- Opening Delimiter -

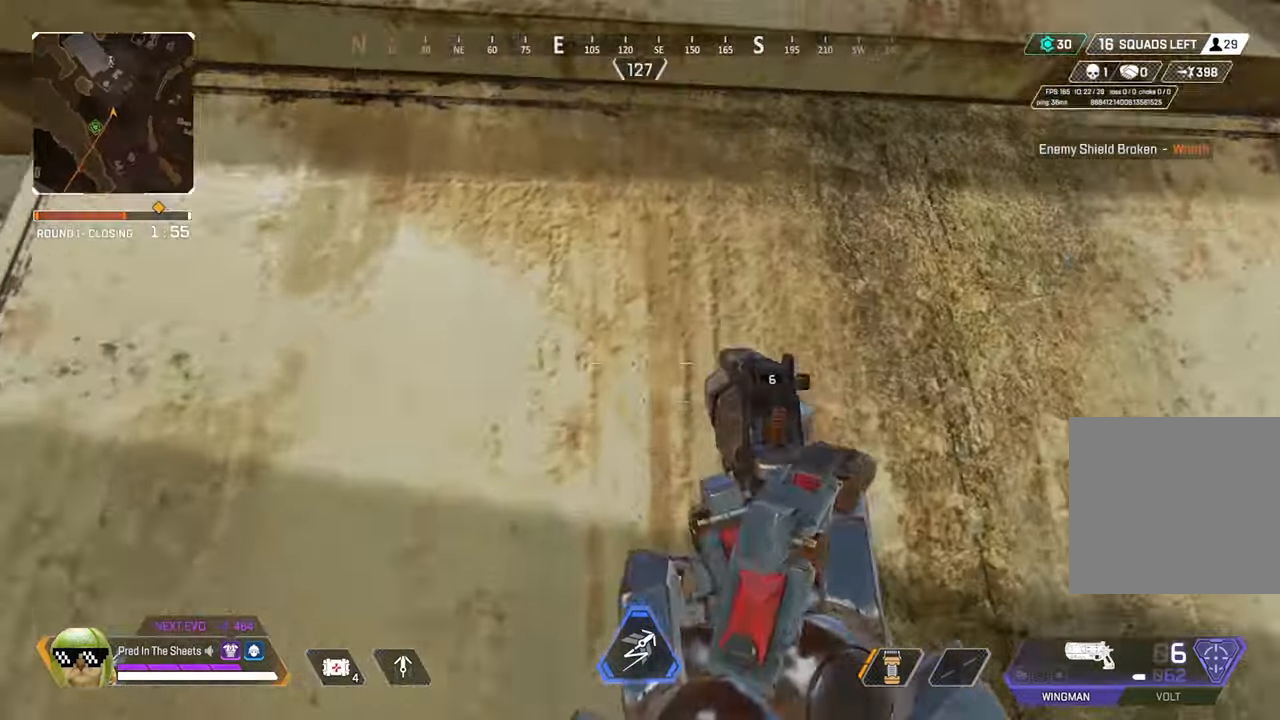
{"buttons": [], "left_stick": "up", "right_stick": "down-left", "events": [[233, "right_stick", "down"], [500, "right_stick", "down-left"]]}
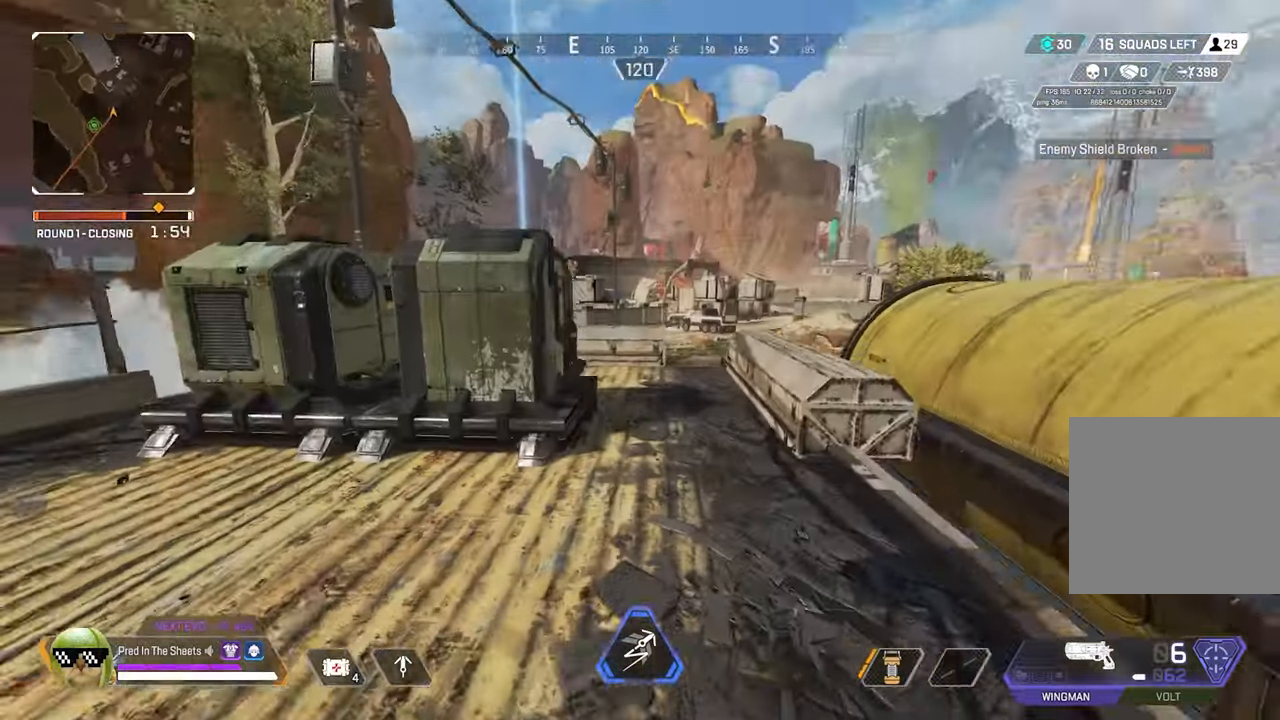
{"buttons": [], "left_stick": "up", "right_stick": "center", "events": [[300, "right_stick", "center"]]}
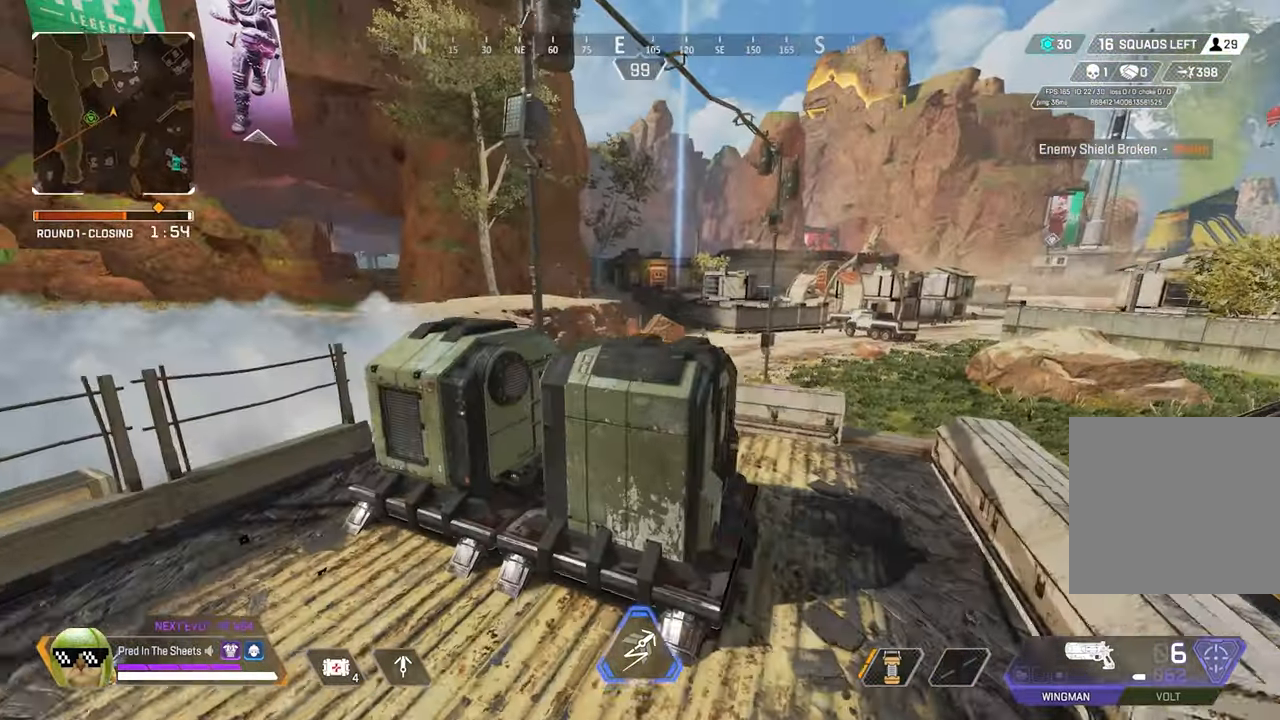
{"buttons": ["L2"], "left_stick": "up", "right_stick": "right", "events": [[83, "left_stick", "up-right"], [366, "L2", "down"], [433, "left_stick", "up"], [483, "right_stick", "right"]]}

- Closing Delimiter -

■ **Work instruction**
Please set down the whole listing exactly, apart from the pictures.

■ **Exercise answer**
{"buttons": [], "left_stick": "up", "right_stick": "down-left", "events": [[233, "right_stick", "down"], [500, "right_stick", "down-left"]]}
{"buttons": [], "left_stick": "up", "right_stick": "center", "events": [[300, "right_stick", "center"]]}
{"buttons": ["L2"], "left_stick": "up", "right_stick": "right", "events": [[83, "left_stick", "up-right"], [366, "L2", "down"], [433, "left_stick", "up"], [483, "right_stick", "right"]]}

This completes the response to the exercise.